Principally written by a First Nations Canadian raised on a reservation. It was not a glorification of the south. It was meant to evoke a time, place and person in American history. In this case someone living in Virginia during the last year of the war which was a shitty place to be living in. Robertson was interested in showing Americana; the good, bad and ugly. Although the song is written from the point of view of a southerner during the Civil War it is far from glorifying. It’s bleak and grim. The South in the song is not a place you would want to be living in.
And of course there are many quality movies about the Confederacy, and tons of songs about serial killers (The Smiths “Suffer Little Children”, et. al.)- documenting something does not always equate to glorifying it.

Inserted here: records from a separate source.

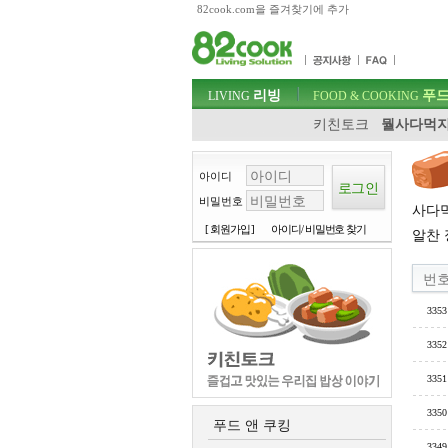
82cook.com을 즐겨찾기에 추가
목차
주메뉴 바로가기
컨텐츠 바로가기
검색 바로가기
주메뉴
리빙
푸드
로그인 바로가기
LIVING
FOOD & COOKING
키친토크
뭘사다먹지
아이디
비밀번호
사다먹
[ 회원가입 ]
아이디/ 비밀번호 찾기
알찬 
번
3353
3352
3351
3350
푸드 앤 쿠킹
3349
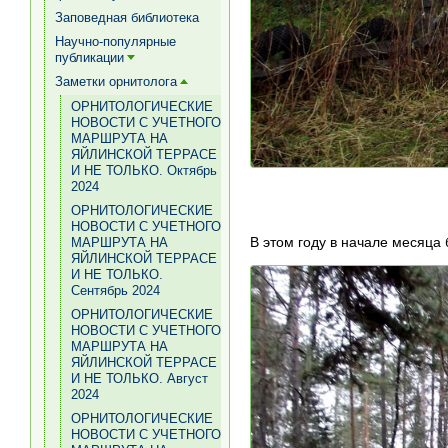
[+]
Заповедная библиотека
Научно-популярные
публикации
[+]
Заметки орнитолога
[+]
ОРНИТОЛОГИЧЕСКИЕ
НОВОСТИ С УЧЕТНОГО
МАРШРУТА НА
ЯЙЛИНСКОЙ ТЕРРАСЕ
И НЕ ТОЛЬКО. Октябрь
2024
ОРНИТОЛОГИЧЕСКИЕ
НОВОСТИ С УЧЕТНОГО
В этом году в начале месяца
МАРШРУТА НА
ЯЙЛИНСКОЙ ТЕРРАСЕ
И НЕ ТОЛЬКО.
Сентябрь 2024
ОРНИТОЛОГИЧЕСКИЕ
НОВОСТИ С УЧЕТНОГО
МАРШРУТА НА
ЯЙЛИНСКОЙ ТЕРРАСЕ
И НЕ ТОЛЬКО. Август
2024
ОРНИТОЛОГИЧЕСКИЕ
НОВОСТИ С УЧЕТНОГО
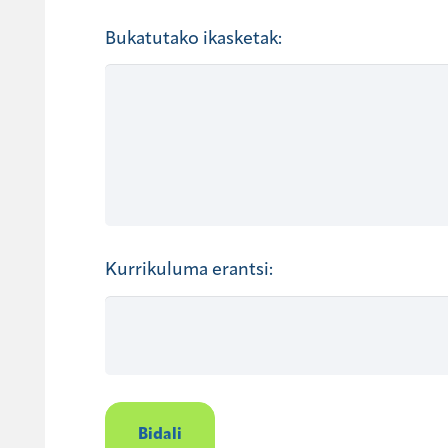
Bukatutako ikasketak:
Kurrikuluma erantsi:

I lived in the former Soviet Union in the 90s and it reminds me a lot of the present in America. There was this period where Soviet heroes, imagery and their version of history were started to be called into question and all these older Russians couldn’t handle that there was any kind of re-evaluation of their past. Now, it’s old white America that is experiencing a shift in the culture and a certain segment of it just can’t wrap their head around why people might have a problem with the confederate flag. They can’t seem to understand that the reason that they never heard anyone complain about confederate imagery before now was that it is only in recent years that anyone gave a fuck what any non-white has to say. I saw the same thingin the former Soviet Union with old Russians wondering why the Estonians, Ukrainians and Georgians are getting so uppity.
Isn’t the Nazi symbol reversed from the Hindu?
Yes, the Hakkenkreuz is the “wrong” way around. Also the Hindu one is laid “flat” while the Nazi one dances on one of its leg points. It’s meant to look alien, disturbing and “wrong” because the Nazis were extremely 90s comics about everything.
Nor did I. It’s the song that has strong Confederate apologist overtones.
You’d probably get the same argument from lots of Confederate Railroad supporters. Fighting for the South had nothing to do with preserving slavery, it was a bunch of poor Southerners defending their homes against Yankee aggression.
Yeah, right. :dubious:
If it disturbs you that icons like Joan Baez and The Band might be criticized for having recorded a song sympathetic to the Confederacy, consider also the Charlie Daniels Band and “Be proud you’re a rebel, 'cause the South’s gonna do it agin”.
Do what, I always wondered. Secede again? Reinstate slavery?
From the songwriters:
Levon Helm recalls: “Robbie and I worked on the song up in Woodstock. I remember taking him to the library so he could research the history and geography of the era for the lyrics and make General Robert E. Lee come out with all due respect. It was another of those workshop songs we worked on a long time before we got it down.
Robertson’s take on the events that ripped the nation apart are not siding with any of the parties but rather describe the sentiment and human suffering of a confederate soldier at the end of and shortly after the war."
Comparing Robbie Robertson to Charlie Daniels is just wrong.
“The General” remains an awesome film even if the protagonist was a Confederate.
We’re really not hearing the same song.
… did you miss the last line of the third stanza *again *?! ![]()
I feel like a really bad person for thinking that this is a pretty witty name for a band.
No, it looks at the point of view of someone from the South and treats them as an actual human being who might have a complex life, conflicting emotions, and experiences of their own instead of being a paper-thin purely evil Snidley Whiplash charature. Which is a cardinal sin for internet WOKE culture.
It takes some skill to lament the death of nuance and seeing the world from multiple angles while in the same breath caricaturing entire swathes of people with the heaviest, broadest brush within reach ; but damn if you didn’t pull it off with gusto there, Darren.
Get their asses kicked, spend the next century suckling at Uncle Sam’s teat while whining about welfare queens and selling out democracy to any racist conman who panders to their theocracy.
Fuck Charlie Daniels.
And to head it off, fuck this guy from the Oak Ridge Boys as well:
Where ya been? Denying people who honor racist and treasonous parts of the US past is the WORST part of the PC culture!